106. Newspaper Clippings

Definition

Use newspaper clippings to link topics and theories to current affairs. Teachers can bring in recent newspapers to let students search through them for relevant stories or use old newspapers to search for how a topic was discussed in the past. Alternatively, teachers can get students to search for newspaper articles online.

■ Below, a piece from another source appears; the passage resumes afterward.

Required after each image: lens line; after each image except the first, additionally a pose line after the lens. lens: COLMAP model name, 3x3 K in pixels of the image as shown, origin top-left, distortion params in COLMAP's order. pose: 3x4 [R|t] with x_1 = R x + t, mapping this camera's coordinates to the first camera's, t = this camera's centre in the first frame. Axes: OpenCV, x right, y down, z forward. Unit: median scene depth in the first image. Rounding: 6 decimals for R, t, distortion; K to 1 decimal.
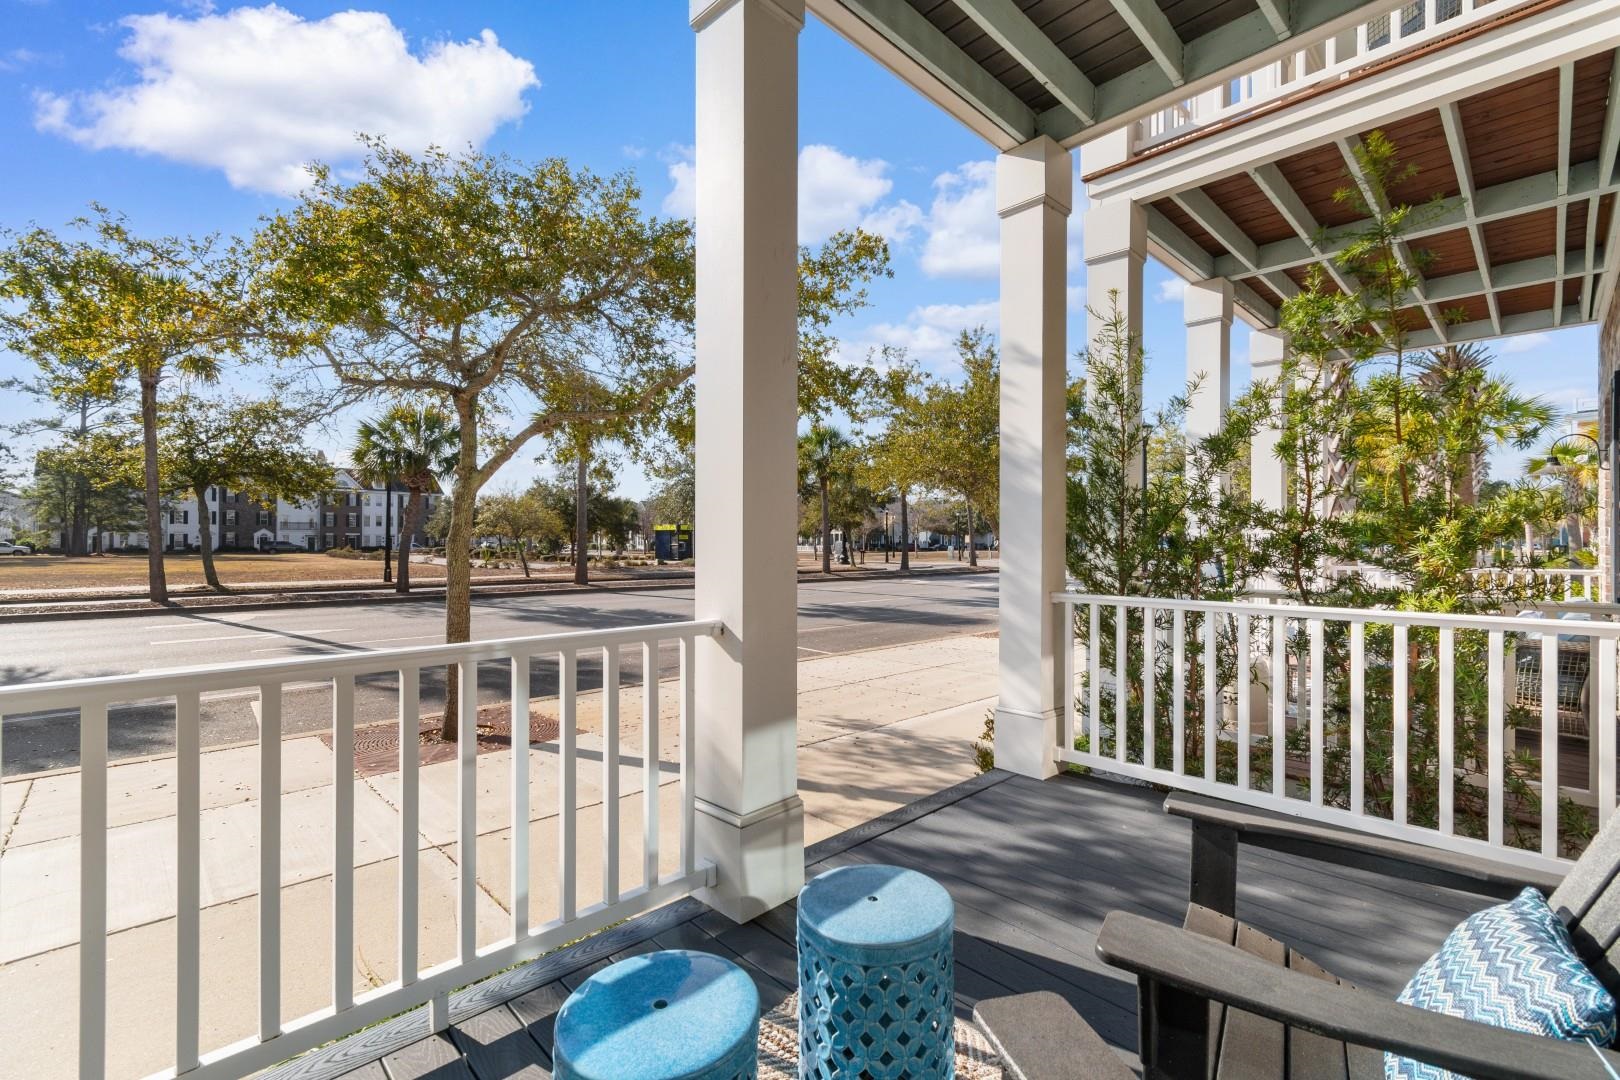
lens RADIAL K [[710.1, 0, 814.1], [0, 710.1, 539.0], [0, 0, 1]] dist [0.000846, -0.000056]
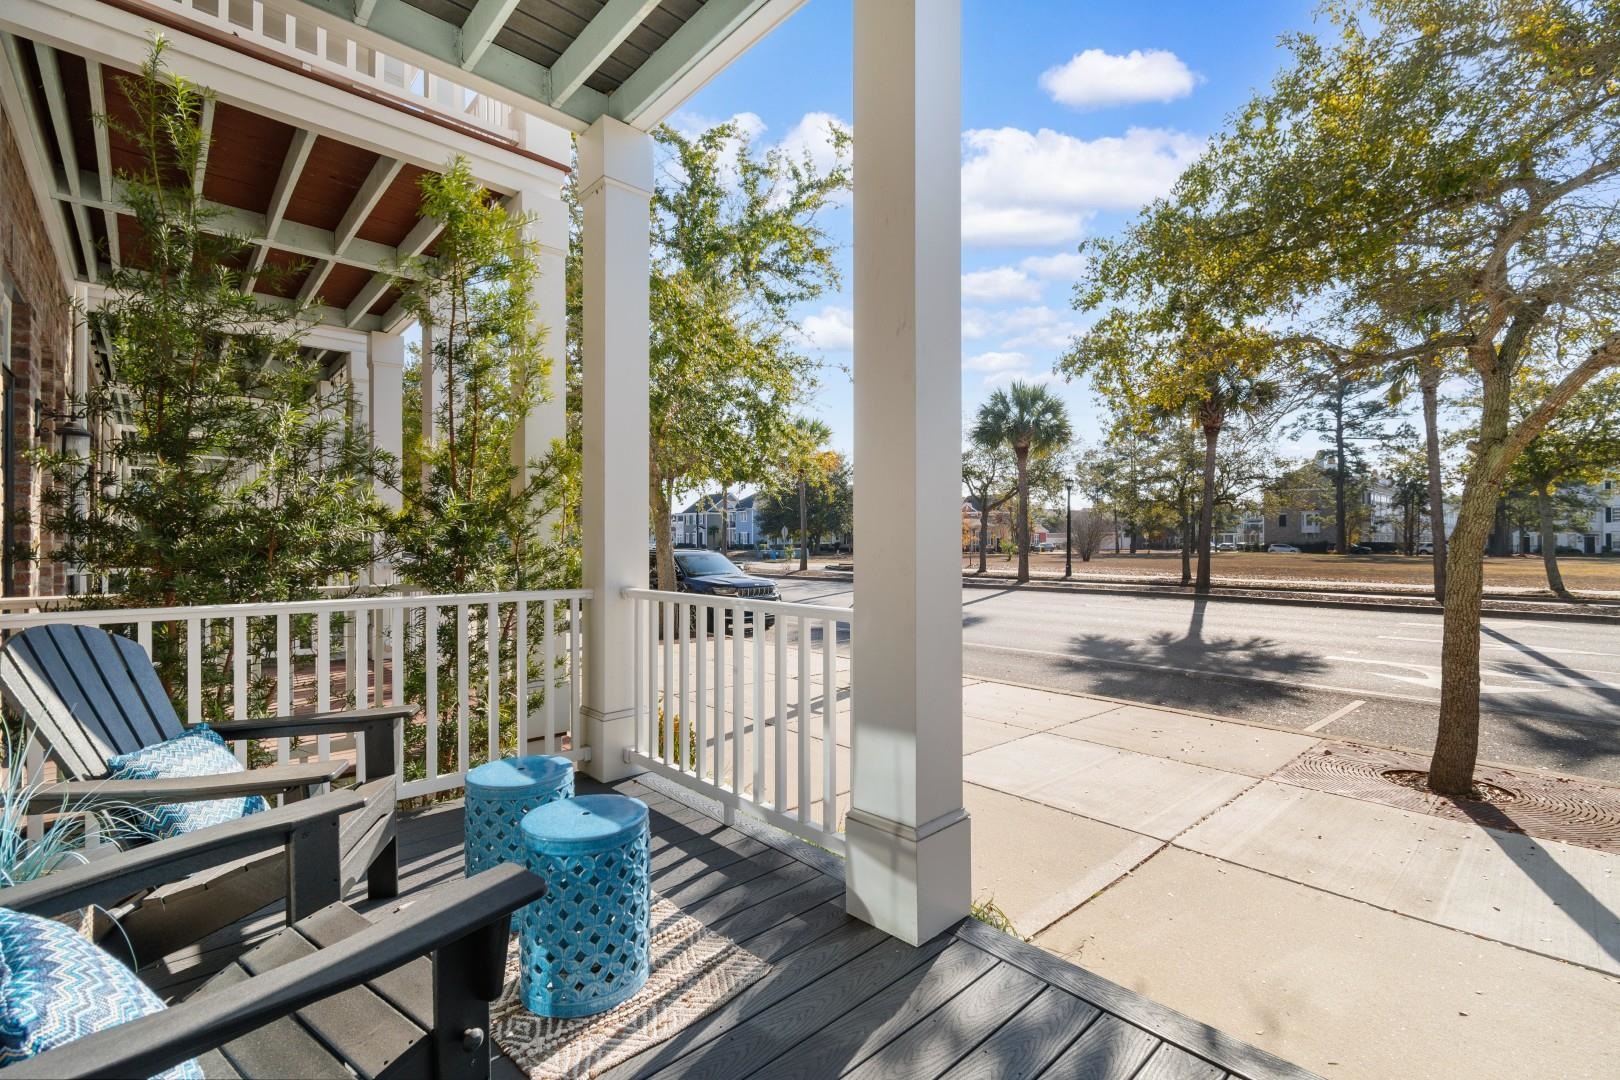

Teachers could also assign reading through newspapers and bringing newspapers to class as a part of their homework.

Benefits

  • Newspaper stories can show students how the topic being discussed plays out in real life.
  • They also show students how the topic is relevant to the present-day lives of people in the community,

Challenges

  • Newspapers are increasingly uncommon – consider adjusting this to use online news sites and printing out articles from the web.
  • Some topics won’t have relevant news articles associated with them. Do a search in newspapers and online yourself for articles before using this teaching strategy.

107. Self-Paced Learning

Definition

Self-paced learning involves.letting students progress from activity to activity in their own time. For this approach, a teacher lays out a list of 10 – 20 lessons that students can work on at their own pace. Students work on the activities while the teacher walks around and gives support.

Benefits

  • Students are encouraged to reflect on their own learning development and only move on when they are confident that they have consolidated the knowledge from an assessment.
  • Less students will fall behind if the teacher doesn’t pressure them to move on.
  • Teachers have time to work one-on-one with students while students work away at student-led tasks.

Challenges

  • Fast students will need extension tasks or personal projects to complete once they have finished and are waiting for slower students.
  • There is often not enough time for slower students to finish.